WHAT IS BEING ASKED
From the text on news coverage of SAT scores that follows, copy out everything from "SAT scores for Class" down to "than the ACT.".

Among my least favorite things that come with the fall season are pumpkin spice everything, the college ranking freak out, and the data misinterpretation that stems from the release of the yearly state SAT scores. Each year after the College Board releases data on the average scores you get a new round of newspaper articles and 6 o’clock news reports on whether that state’s (or district’s) scores have fallen or risen. But what is consistently left out in the rush to report is any attempt at providing relevance and meaning to the numbers. Let’s check out some of this year’s journalistic gems:
2014 SAT Scores ‘Flat And Stagnant’ Ahead Of Major Test Redesign – Huffington Post
SAT scores for the class of 2014 averaged a 497 in reading, 513 in math and 487 in writing — about the same as the last few years, according to a report released Tuesday by the College Board, the administrator of the notorious college entrance exam.
While the average reading score, 497, went up by a point from last year, math dipped by a point to 513 and writing is the lowest ever at 487. The class of 2006 was the first to take the writing section and scored an all-time high of 497.
Bulloch County posts higher SAT scores – Statesboro Herald
Bulloch County’s 2014 graduates overall scored higher in all three components of the test, critical reading, math and writing, compared to scores posted by members of the Class of 2013. The school district’s mean scores in these areas resulted in a total score average of 1419, a 2-point increase over 2013 scores, but still significantly below the state and national averages of 1445 and 1497.
State’s SAT Scores Stagnant; Minority Participation Up – Hartford Courant
If considered separately, Connecticut’s public high school seniors last year scored 499 on reading — the same as the 2013 class. The average math score fell by 3 points to 500, and the writing score also was down, falling by 4 points to 500.
Average SAT scores show little change – Inside Higher Ed
The average score in critical reading increased one point, while average scores in math and writing fell by one point. Scores have been either flat or slowly declining for the past several years, dropping 11 points in reading and seven points in math in the past decade.
SAT scores unchanged and many students unprepared for college – The Plain Dealer
Scores in critical reading, math and writing have been either flat or slowly declining for the past several years, dropping 11 points in reading and seven points in math in the past decade
Georgia SAT scores drop slightly in 2014 – WXIA-TV
Math and critical reading scores dropped by two points this year; the mean scores were 485 and 488, respectively. Writing scores dropped by three points, to 472.
SAT scores for Class of 2014 show no improvement from previous - Washington Post
In the District, 4,832 students in the Class of 2014 took the SAT, up 21 percent. Their average score on the test was 1309 out of 2400, a drop of 91 points from 2013. Changes in participation rates often influence the exam’s scores. In Virginia, SAT participation fell 1 percent, while the average score rose two points to 1530. In Maryland, SAT participation rose 3 percent, while the average score fell 15 points to 1468. The SAT is more widely used in those two states and the District than the ACT.

(Extracted records)

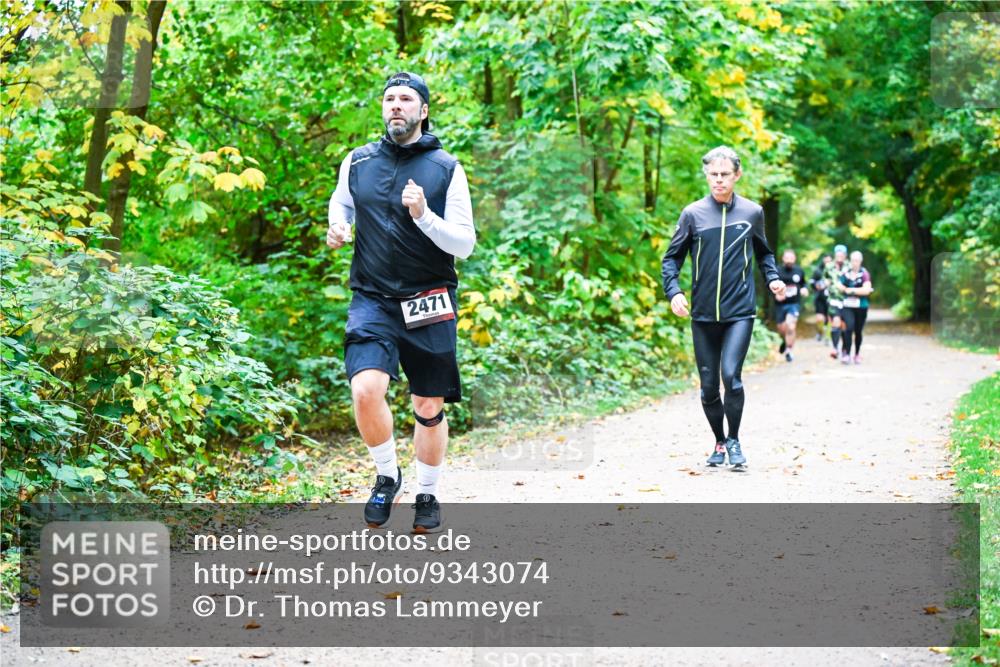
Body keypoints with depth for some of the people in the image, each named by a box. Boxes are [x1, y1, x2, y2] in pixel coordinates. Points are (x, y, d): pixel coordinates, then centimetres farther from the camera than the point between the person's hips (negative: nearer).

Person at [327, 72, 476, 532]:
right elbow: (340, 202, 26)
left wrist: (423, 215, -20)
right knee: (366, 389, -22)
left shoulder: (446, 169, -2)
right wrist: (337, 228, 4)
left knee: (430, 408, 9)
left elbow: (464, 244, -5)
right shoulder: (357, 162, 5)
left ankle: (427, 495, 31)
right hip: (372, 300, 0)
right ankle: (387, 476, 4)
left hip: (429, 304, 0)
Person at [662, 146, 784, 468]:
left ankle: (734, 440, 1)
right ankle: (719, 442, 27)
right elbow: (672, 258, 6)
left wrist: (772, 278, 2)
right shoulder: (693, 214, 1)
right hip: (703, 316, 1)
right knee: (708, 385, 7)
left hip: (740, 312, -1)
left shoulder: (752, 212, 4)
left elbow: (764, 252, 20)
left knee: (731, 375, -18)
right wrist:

EXERCISE RESPONSE
SAT scores for Class of 2014 show no improvement from previous - Washington Post
In the District, 4,832 students in the Class of 2014 took the SAT, up 21 percent. Their average score on the test was 1309 out of 2400, a drop of 91 points from 2013. Changes in participation rates often influence the exam’s scores. In Virginia, SAT participation fell 1 percent, while the average score rose two points to 1530. In Maryland, SAT participation rose 3 percent, while the average score fell 15 points to 1468. The SAT is more widely used in those two states and the District than the ACT.